Anne-Marie Slaughter reignited a long-fiery debate about women in the workforce when she wrote “Why Women Still Can’t Have It All” for the July/Aug. 2012 issue of Atlantic Magazine.

“My willingness to tell my own story was like igniting a national therapy group,” she said.

She came to Wharton in February 2013 to talk on the topic of work-life balance and to field calls from female students and professionals about their own challenges.

A professor of politics and international affairs at Princeton University, Slaughter confessed that she wrote the essay in part because her peers were telling her that she shouldn’t, and in part because her students told her she had to. Younger women, she said, do not like the professional and personal choices they are faced with because of work.

Anne-Marie Slaughter. Photo credit: Denise Applewhite.

Anne-Marie Slaughter. Photo credit: Denise Applewhite.

Slaughter stressed that she is not attacking feminism. After all, without the feminist movement she wouldn’t have her career in academia nor her position as the first woman director of policy planning at the State Department, a spot she held from 2009 to 2011. It was during this post that she faced the choice—her job or her family—that inspired her essay. She feels that women have come far enough that this discussion can take place without setting them back.

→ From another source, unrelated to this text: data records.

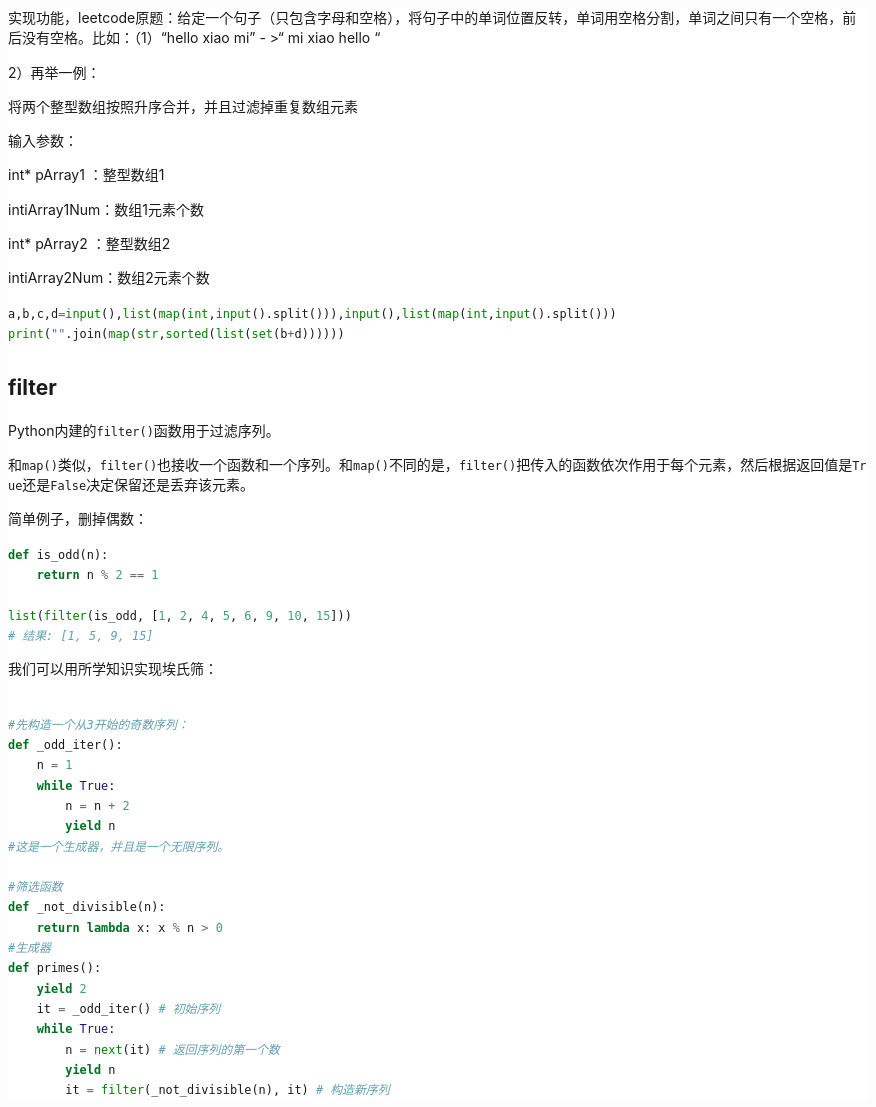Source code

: 实现功能，leetcode原题：给定一个句子（只包含字母和空格），将句子中的单词位置反转，单词用空格分割，单词之间只有一个空格，前后没有空格。比如：（1）“hello xiao mi” - >“ mi xiao hello “

 

2）再举一例：

将两个整型数组按照升序合并，并且过滤掉重复数组元素

输入参数：

int* pArray1 ：整型数组1

intiArray1Num：数组1元素个数

int* pArray2 ：整型数组2

intiArray2Num：数组2元素个数

```python
a,b,c,d=input(),list(map(int,input().split())),input(),list(map(int,input().split()))
print("".join(map(str,sorted(list(set(b+d))))))
```



## filter

Python内建的`filter()`函数用于过滤序列。

和`map()`类似，`filter()`也接收一个函数和一个序列。和`map()`不同的是，`filter()`把传入的函数依次作用于每个元素，然后根据返回值是`True`还是`False`决定保留还是丢弃该元素。

简单例子，删掉偶数：

```python
def is_odd(n):
    return n % 2 == 1
 
list(filter(is_odd, [1, 2, 4, 5, 6, 9, 10, 15]))
# 结果: [1, 5, 9, 15]
```

我们可以用所学知识实现埃氏筛：

```python

#先构造一个从3开始的奇数序列：
def _odd_iter():
    n = 1
    while True:
        n = n + 2
        yield n
#这是一个生成器，并且是一个无限序列。
 
#筛选函数
def _not_divisible(n):
    return lambda x: x % n > 0
#生成器
def primes():
    yield 2
    it = _odd_iter() # 初始序列
    while True:
        n = next(it) # 返回序列的第一个数
        yield n
        it = filter(_not_divisible(n), it) # 构造新序列
```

Perhaps most surprising are the reactions that “Why Women Still Can’t Have It All” has received from male readers. Slaughter has gotten letters from older men who are now witnessing their daughters struggling with work-life choices. Fathers of young families wrote her about their experiences in the workplace with male gender stereotypes—that they should be giving up their family lives for long hours at the office.

On this last point, Slaughter believes that work-life balance is not just a women’s issue, but a social, political and economic issue for the United States as a whole.

“I see it as a problem of the systematic disadvantaging of caregivers,” she said.

She called for cultural change at the workplace from the current one that values the employee who works hardest and longest.

Slaughter reported that she has also received correspondence after “Why Women Still Can’t Have It All” from business leaders, who claim to be convinced that things need to change in their companies.

Change is indeed already taking place. One manifestation is the emergence of the “results-only workplace” (ROW) environment, where employers treat workers like “adults.”

“This is not playtime. This is real,” she said.